Bhone Manzabta is a village and union council in Okara District, Punjab, Pakistan. It is part of Depalpur Tehsil. Bhone Manzebta is situated equidistant between Basirpur and Hujra Shahmuqeem. 

Bhone Manzebta village is of considerable antiquity and is located near Behlolpur.

The village has two access roads. One issues from the Basirpur-Depalpur road at Thokar Gama Wahgra and passes through villages Dhabby and Somian Bholo. The other issues from the Hujra-Haveli road at the point of Paeray Wala.
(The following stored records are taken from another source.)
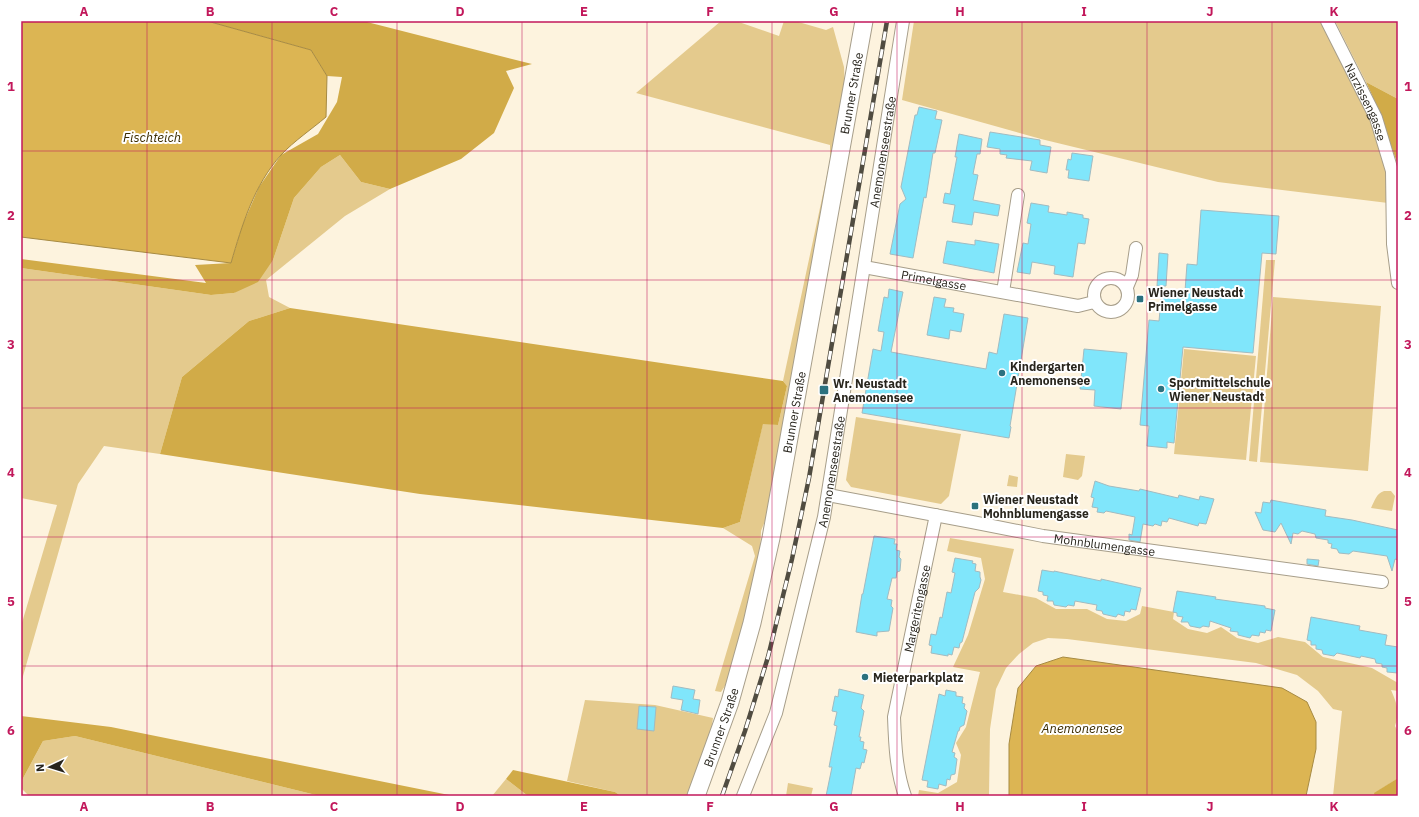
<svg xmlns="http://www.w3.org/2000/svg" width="1419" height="817" font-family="'IBM Plex Sans',sans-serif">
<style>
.green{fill:#e4ca8d}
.forest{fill:#d1ab48}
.water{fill:#dcb553;stroke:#a68a43}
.building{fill:#80e6fb;stroke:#a1bbc1}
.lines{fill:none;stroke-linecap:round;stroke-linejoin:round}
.street-casing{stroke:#a79e8a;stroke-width:14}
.secondary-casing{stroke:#a79e8a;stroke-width:19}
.street{stroke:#fff;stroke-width:12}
.secondary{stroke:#fff;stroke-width:17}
.rail-casing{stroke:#504c41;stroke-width:4.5}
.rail{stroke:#fff;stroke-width:3;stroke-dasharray:9;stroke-linecap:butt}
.grid{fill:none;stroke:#c2185b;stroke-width:1;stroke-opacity:0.55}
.poi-dot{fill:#2b717f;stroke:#fff;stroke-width:1.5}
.labels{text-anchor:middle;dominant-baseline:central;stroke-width:4;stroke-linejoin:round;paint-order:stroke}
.street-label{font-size:12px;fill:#28251d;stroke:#fff}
.poi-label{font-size:12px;font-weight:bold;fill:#28251d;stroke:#fff;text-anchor:start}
.water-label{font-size:13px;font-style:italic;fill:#3c2c01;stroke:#fff}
.neatline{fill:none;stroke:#c2185b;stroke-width:1.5}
.grid-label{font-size:13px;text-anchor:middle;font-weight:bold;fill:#c2185b}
</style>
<rect width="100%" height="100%" fill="#fdf3de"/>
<g class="green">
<polygon points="721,21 736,21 779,36 784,21 795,21 826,30 833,27 844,67 845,91 770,508 761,531 760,561 732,675 721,692 715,691 755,556 752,546 723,528 740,522 763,423 778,425 787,386 783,381 830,161 830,145 636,93"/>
<polygon points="914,21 1324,21 1372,117 1386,170 1388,203 1218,182 1041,139 902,100"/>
<polygon points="1335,21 1398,21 1398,99 1366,82"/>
<polygon points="340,155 361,182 390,189 345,216 266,280 269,297 290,308 249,321 182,377 160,454 104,446 78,484 21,683 21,626 57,505 21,498 21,268 211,295 234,293 273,260 294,198 321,167"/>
<polygon points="1266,260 1275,260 1257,462 1249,461"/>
<polygon points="1273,297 1381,306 1368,471 1260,462"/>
<polygon points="1184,349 1256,356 1246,460 1174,454"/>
<polygon points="856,417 961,434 949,496 941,504 851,487 846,480"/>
<polygon points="1066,454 1085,456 1082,476 1078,480 1063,477"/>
<polygon points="1009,475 1018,477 1017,487 1007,486"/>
<path d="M 1384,491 L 1391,491 L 1395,496 L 1392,511 L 1371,508 C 1375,500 1376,494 1384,491 Z"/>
<path d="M 950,538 L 1014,549 L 1003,592 L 1036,598 L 1056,609 L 1087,609 L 1107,619 L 1126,621 L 1140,614 L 1142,606 L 1174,612 L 1173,619 L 1188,629 L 1207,633 L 1221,627 L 1237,638 L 1258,643 L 1278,637 L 1305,642 L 1323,657 L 1372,668 L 1398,683 L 1398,691 L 1391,690 C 1397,704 1400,711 1395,726 L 1398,732 L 1398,778 L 1375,793 L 1375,796 L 1333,796 L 1342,711 L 1333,709 L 1318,691 L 1297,675 L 1256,663 L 1067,639 L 1048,638 L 1033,643 L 1019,654 L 1006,668 L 996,689 L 990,729 L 989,796 L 918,796 L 919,790 L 938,793 L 957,782 L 961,755 L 956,743 L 966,727 L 980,672 L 953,667 L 968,635 L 985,579 L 981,558 L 947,551 Z"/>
<polygon points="585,700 655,705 713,718 709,745 689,796 621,796 615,792 567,781"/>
<polygon points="75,736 320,796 29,796 21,788 21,782 43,741"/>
<polygon points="506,779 528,796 492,796"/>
<polygon points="788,783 813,788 811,796 786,796"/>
</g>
<g class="forest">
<polygon points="207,21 363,21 532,64 506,71 514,88 494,133 461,159 390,189 361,182 340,155 321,167 294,198 273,260 258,282 234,293 211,295 21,268 21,259 206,283 195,265 231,263 242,226 259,187 281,155 318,134 337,102 342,77 327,76 311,50"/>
<polygon points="1366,82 1398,99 1398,165 1372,95"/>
<polygon points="290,308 783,381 787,386 778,425 763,424 740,522 723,528 420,494 160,454 182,377 249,321"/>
<polygon points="21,716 111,727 454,796 320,796 75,736 43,741 21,782"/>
<polygon points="513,770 615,792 621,796 528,796 506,779"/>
<polygon points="1398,778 1398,796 1375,796 1374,793"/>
</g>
<g class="water">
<path d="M 21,21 L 207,21 L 311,50 L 327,76 L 326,117 C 312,129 294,141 281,155 C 254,185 242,225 231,263 L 21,237 Z"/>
<polygon points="1063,657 1282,688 1307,702 1316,722 1316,749 1306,796 1009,796 1009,744 1018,688 1036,666"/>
</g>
<g class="building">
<polygon points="919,107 937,111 935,119 942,120 935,153 933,153 926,198 924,197 913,258 890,254 900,204 906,199 901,187 915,115 917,115"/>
<polygon points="990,132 1040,140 1040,145 1051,147 1047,173 1030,170 1032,161 1006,158 1007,155 1000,154 1000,149 987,147"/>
<polygon points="959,134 982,139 980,154 977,154 973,174 978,175 973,200 1000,205 998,216 974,212 972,225 952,222 955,205 943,203 945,193 950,194 957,157 955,157"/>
<polygon points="1072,153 1093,156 1089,181 1068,178 1069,170 1066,170 1068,159 1071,160"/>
<polygon points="1031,203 1049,206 1048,212 1067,215 1067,212 1083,215 1083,218 1089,219 1085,244 1078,243 1073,277 1054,274 1055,266 1032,262 1030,274 1017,272 1023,243 1028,244 1031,224 1027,223"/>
<polygon points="1201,210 1279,216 1276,254 1262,253 1253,353 1183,347 1174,443 1167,442 1167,448 1147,446 1149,426 1140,425 1149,320 1159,321 1162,289 1185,291 1187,264 1197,265"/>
<polygon points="975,240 999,244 994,273 943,263 947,241 975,245"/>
<polygon points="1159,253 1168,254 1166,286 1157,286"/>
<polygon points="889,289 903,292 891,352 986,369 989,352 997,354 1004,314 1028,318 1010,426 1011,427 1009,438 862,413 873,349 881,351 884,332 878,331 884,297 888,298"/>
<polygon points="934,297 946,299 944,307 954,308 953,312 964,314 961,332 950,330 949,339 927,335"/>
<polygon points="1084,349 1127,353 1121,409 1094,406 1095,390 1080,389"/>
<polygon points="1095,481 1109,486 1139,491 1140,489 1178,498 1179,495 1199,500 1200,496 1214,499 1206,524 1199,523 1198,526 1169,518 1167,522 1162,521 1161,526 1155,524 1153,526 1143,524 1140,542 1129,540 1129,534 1132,535 1135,517 1106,511 1104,513 1097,512 1098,508 1092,507 1094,498 1091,497"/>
<polygon points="1271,500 1326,510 1325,516 1352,520 1398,530 1398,560 1395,559 1392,571 1387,556 1353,551 1349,554 1339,553 1337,549 1331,548 1332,544 1328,543 1328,540 1316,538 1315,534 1302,531 1298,534 1293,533 1291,544 1281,523 1275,532 1263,530 1255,512 1261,513 1263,502 1270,503"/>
<polygon points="874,536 895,539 894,544 897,544 896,550 900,551 899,557 901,559 900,571 897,572 896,578 892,578 887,599 892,600 891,606 893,608 889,631 877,632 877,636 856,632 862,594 863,594"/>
<polygon points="955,558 973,561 972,563 976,564 975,571 980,572 980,577 981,580 979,588 975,592 962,642 960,643 959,648 954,647 952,655 948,654 948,656 931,653 932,646 929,645 931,634 936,635 940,617 942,618 947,592 951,593 955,573 952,572"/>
<polygon points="1307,559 1319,560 1318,566 1307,564"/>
<polygon points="1042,570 1054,572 1054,571 1101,581 1101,579 1141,588 1136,610 1131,609 1130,612 1125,611 1124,616 1118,614 1116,617 1103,614 1102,611 1096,610 1097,605 1075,601 1074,606 1068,605 1066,607 1054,605 1053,601 1047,601 1048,596 1043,595 1043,592 1038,591"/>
<polygon points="1177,591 1216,597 1215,599 1265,606 1265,608 1275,610 1271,631 1266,630 1265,633 1260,632 1259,636 1252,635 1250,638 1238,635 1238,632 1230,631 1231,628 1210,621 1209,627 1203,626 1200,628 1190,626 1188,622 1181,622 1183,617 1177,616 1177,613 1173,612"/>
<polygon points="1311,617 1360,626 1359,630 1387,635 1385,645 1398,647 1398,673 1387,672 1387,668 1382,667 1382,664 1376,663 1375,659 1361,656 1360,658 1337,653 1334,656 1323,654 1322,650 1316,649 1316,645 1311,645 1311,641 1307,640"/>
<polygon points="673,686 695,690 693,699 700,700 698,714 681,710 683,700 671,698"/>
<polygon points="839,689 864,695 861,708 864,711 859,737 861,737 860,741 864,742 863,749 867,750 864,763 862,762 860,769 856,768 851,796 826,796 832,767 829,767 837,726 834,725 837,712 832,711 835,696 838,697"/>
<polygon points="946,690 956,692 956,696 963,697 962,703 965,704 964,708 967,711 964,725 960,727 959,731 958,731 952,752 955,753 954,757 957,759 955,774 951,775 950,780 947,779 946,786 939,784 938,789 927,787 928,781 922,780 939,694 945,696"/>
<polygon points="639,706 656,707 654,731 637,729"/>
</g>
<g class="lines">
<defs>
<g id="street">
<path id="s1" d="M 1327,21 L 1376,118 L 1392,171 L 1393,244 L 1398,283"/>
<path id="s2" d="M 864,267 L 1078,306 L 1094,302"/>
<circle cx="1111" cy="295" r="17"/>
<polyline points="1127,287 1132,275 1136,248"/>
<polyline points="1003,292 1018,195"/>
<path id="s3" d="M 828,495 L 972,522 L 1043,536 L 1382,582"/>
<path id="s4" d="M 743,796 L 776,713 L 824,517 L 903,21"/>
<path id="s5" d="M 905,796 C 896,770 895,744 894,717 L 936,515"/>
</g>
<g id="secondary">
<path id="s6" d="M 696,796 L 730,702 L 752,623 L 771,538 L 864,21"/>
</g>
</defs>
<use href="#street" class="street-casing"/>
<use href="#secondary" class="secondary-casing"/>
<use href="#street" class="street"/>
<use href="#secondary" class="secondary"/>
<defs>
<polyline id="rail" points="722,796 745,731 768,657 792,559 809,478 887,21"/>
</defs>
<use href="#rail" class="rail-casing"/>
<use href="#rail" class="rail"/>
</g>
<path class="grid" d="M 147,21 L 147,796M 272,21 L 272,796M 397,21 L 397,796M 522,21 L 522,796M 647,21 L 647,796M 772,21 L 772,796M 897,21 L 897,796M 1022,21 L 1022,796M 1147,21 L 1147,796M 1272,21 L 1272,796M 21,151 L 1398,151M 21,280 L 1398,280M 21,408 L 1398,408M 21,537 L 1398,537M 21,666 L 1398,666"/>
<g class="poi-dot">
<rect x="1136" y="295" width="8" height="8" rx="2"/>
<circle cx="1002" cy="373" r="4"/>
<circle cx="1161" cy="389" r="4"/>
<rect x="819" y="385" width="10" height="10" rx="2"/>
<rect x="971" y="502" width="8" height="8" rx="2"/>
<circle cx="865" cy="677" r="4"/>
</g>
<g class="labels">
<g class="street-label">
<text stroke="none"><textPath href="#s6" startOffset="721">Brunner Straße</textPath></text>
<text stroke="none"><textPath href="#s1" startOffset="90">Narzissengasse</textPath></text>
<text stroke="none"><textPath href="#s4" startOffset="661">Anemonenseestraße</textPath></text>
<text stroke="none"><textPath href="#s2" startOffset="71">Primelgasse</textPath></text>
<text stroke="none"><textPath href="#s6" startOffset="397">Brunner Straße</textPath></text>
<text stroke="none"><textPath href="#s4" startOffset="337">Anemonenseestraße</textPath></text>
<text stroke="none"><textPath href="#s3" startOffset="281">Mohnblumengasse</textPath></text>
<text stroke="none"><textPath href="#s5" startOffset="191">Margeritengasse</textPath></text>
<text stroke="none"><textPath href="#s6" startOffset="73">Brunner Straße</textPath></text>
</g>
<g class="poi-label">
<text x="1148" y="292">Wiener Neustadt<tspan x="1148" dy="14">Primelgasse</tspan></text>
<text x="1010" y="366">Kindergarten<tspan x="1010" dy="14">Anemonensee</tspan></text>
<text x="1169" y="382">Sportmittelschule<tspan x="1169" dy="14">Wiener Neustadt</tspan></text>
<text x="833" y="383">Wr. Neustadt<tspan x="833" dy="14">Anemonensee</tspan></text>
<text x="983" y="499">Wiener Neustadt<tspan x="983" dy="14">Mohnblumengasse</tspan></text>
<text x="873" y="677">Mieterparkplatz</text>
</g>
<g class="water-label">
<text x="152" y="137">Fischteich</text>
<text x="1082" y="728">Anemonensee</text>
</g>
</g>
<rect width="1419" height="817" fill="none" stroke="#ffffff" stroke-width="44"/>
<g transform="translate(50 767) rotate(266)" stroke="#ffffff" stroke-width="3" paint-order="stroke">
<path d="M0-3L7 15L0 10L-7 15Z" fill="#28251d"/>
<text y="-6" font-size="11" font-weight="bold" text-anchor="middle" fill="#28251d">N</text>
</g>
<rect x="22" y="22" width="1375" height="773" class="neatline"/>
<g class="grid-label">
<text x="84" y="16">A</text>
<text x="210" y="16">B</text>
<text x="334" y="16">C</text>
<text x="460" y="16">D</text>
<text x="584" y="16">E</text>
<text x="710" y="16">F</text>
<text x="834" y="16">G</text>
<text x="960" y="16">H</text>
<text x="1084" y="16">I</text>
<text x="1210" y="16">J</text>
<text x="1334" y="16">K</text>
<text x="11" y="91">1</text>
<text x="1408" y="91">1</text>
<text x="11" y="220">2</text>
<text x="1408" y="220">2</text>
<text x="11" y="349">3</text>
<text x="1408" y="349">3</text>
<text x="11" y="477">4</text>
<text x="1408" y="477">4</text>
<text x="11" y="606">5</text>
<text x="1408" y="606">5</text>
<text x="11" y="735">6</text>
<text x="1408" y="735">6</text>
<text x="84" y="811">A</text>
<text x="210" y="811">B</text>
<text x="334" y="811">C</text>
<text x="460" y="811">D</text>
<text x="584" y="811">E</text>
<text x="710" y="811">F</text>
<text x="834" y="811">G</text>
<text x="960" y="811">H</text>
<text x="1084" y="811">I</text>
<text x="1210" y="811">J</text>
<text x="1334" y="811">K</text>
</g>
</svg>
The population is predominantly agriculturist. The village is inhabited by Dogars (the family of Sardar Noor Ahmad Dogar) who seek the betterment of the people of Bhone Manzabta, followed by his sons Sardar Haji Muhammad Dais, Haji Muhammad Nawaz and Sardar Muhammad Ali. They always think about the people of the village. Later Sardar Ahmad Hassan Dogar had a seat of vice chairman. Sardar Saleem Haider Dogar was a Consular who migrated to the village from India on the eve of partition in 1948. Bhone Manzabta is a village full of old memories like the gate of Sukha House and a gurdwara which shows the old civilization of this village. All the facilities are available here: Govt Middle School for boys and primary school for girls, union council, a BHQ and a hospital for animals.